Open position: details dialog overview

To show the position dialog simply click/tap on the trading position object, the field where trading volume (1) is displayed.

forexthrive-backtesting-open-trade-dialog
  • ID: This is a unique identification code assigned to the trade for record-keeping purposes.
  • Instrument: This refers to the currency pair being traded, in this case, the EUR/USD.
  • Volume: This represents the size of the position taken in the trade, which is 22,000 units of the base currency (in this case, the euro).
  • Side: This indicates whether the trade is a buy or a sell, with "buy" meaning that the trader is expecting the base currency to appreciate relative to the quote currency and "sell" meaning that the trader is expecting the base currency to depreciate relative to the quote currency.
  • Open Price (Avg Fill): This is the average price at which the order was filled, which is 1.22069 for this trade.
  • Current: This is the current market price for the currency pair.
  • Open Time: This is the date and time at which the trade was executed.
  • Leverage: This refers to the amount of leverage used in the trade, which is 50:1, meaning that the trader is required to have 1/50th of the total position size as margin.
  • Margin (requirement): This represents the amount of margin required to open and maintain the position, which is $539.3 in this case.
  • P/L USD: This is the profit or loss in US dollars for the trade, which is currently $109.78.
  • Fees: This refers to any fees or commissions paid to the broker for executing the trade, which is -$3.20 in this case.
forexthrive-take-profit-stop-loss

In forex trading, T/P stands for "Take Profit" and S/L stands for "Stop Loss".

  • Take Profit Price (T/P): This is the price at which the trader has set a limit for their profit.

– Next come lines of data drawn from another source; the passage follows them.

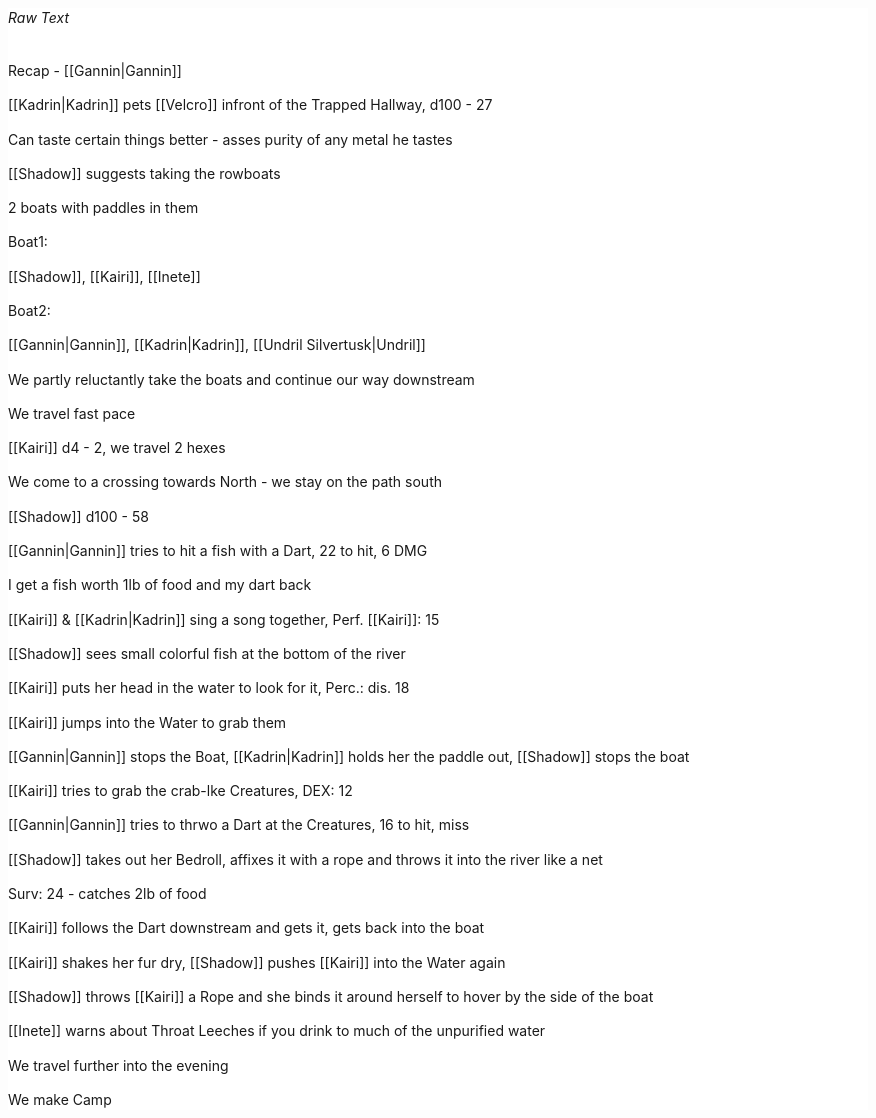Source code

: ###### Raw Text



Recap - [[Gannin|Gannin]]

[[Kadrin|Kadrin]] pets [[Velcro]] infront of the Trapped Hallway, d100 - 27

Can taste certain things better - asses purity of any metal he tastes

[[Shadow]] suggests taking the rowboats

2 boats with paddles in them

Boat1:

[[Shadow]], [[Kairi]], [[Inete]]

Boat2:

[[Gannin|Gannin]], [[Kadrin|Kadrin]], [[Undril Silvertusk|Undril]]

We partly reluctantly take the boats and continue our way downstream

We travel fast pace

[[Kairi]] d4 - 2, we travel 2 hexes

We come to a crossing towards North - we stay on the path south

[[Shadow]] d100 - 58

[[Gannin|Gannin]] tries to hit a fish with a Dart, 22 to hit, 6 DMG

I get a fish worth 1lb of food and my dart back

[[Kairi]] & [[Kadrin|Kadrin]] sing a song together, Perf. [[Kairi]]: 15

[[Shadow]] sees small colorful fish at the bottom of the river

[[Kairi]] puts her head in the water to look for it, Perc.: dis. 18

[[Kairi]] jumps into the Water to grab them

[[Gannin|Gannin]] stops the Boat, [[Kadrin|Kadrin]] holds her the paddle out, [[Shadow]] stops the boat

[[Kairi]] tries to grab the crab-lke Creatures, DEX: 12

[[Gannin|Gannin]] tries to thrwo a Dart at the Creatures, 16 to hit, miss

[[Shadow]] takes out her Bedroll, affixes it with a rope and throws it into the river like a net

Surv: 24 - catches 2lb of food

[[Kairi]] follows the Dart downstream and gets it, gets back into the boat

[[Kairi]] shakes her fur dry, [[Shadow]] pushes [[Kairi]] into the Water again

[[Shadow]] throws [[Kairi]] a Rope and she binds it around herself to hover by the side of the boat

[[Inete]] warns about Throat Leeches if you drink to much of the unpurified water

We travel further into the evening

We make Camp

When the market price reaches this level, the position will automatically be closed, and the profit will be realized. In this example, the Take Profit Price is 1.2303.

  • Take Profit Sum: This is the estimated profit that will be realized if the Take Profit Price is reached. In this example, the Take Profit Sum is $211.42.

  • Stop Loss Price (S/L): This is the price at which the trader has set a limit for their loss. When the market price reaches this level, the position will automatically be closed, and the loss will be realized. In this example, the Stop Loss Price is 1.2237.

  • Stop Loss Sum: This is the estimated loss that will be realized if the Stop Loss Price is reached. In this example, the Stop Loss Sum is $66.22.

Take Profit and Stop Loss are important risk management tools used in forex trading to manage potential losses and profits in a trade. By setting a Take Profit level, a trader can lock in profits at a specific price level, while a Stop Loss level limits potential losses by closing the trade if the market moves against the trader beyond a certain point.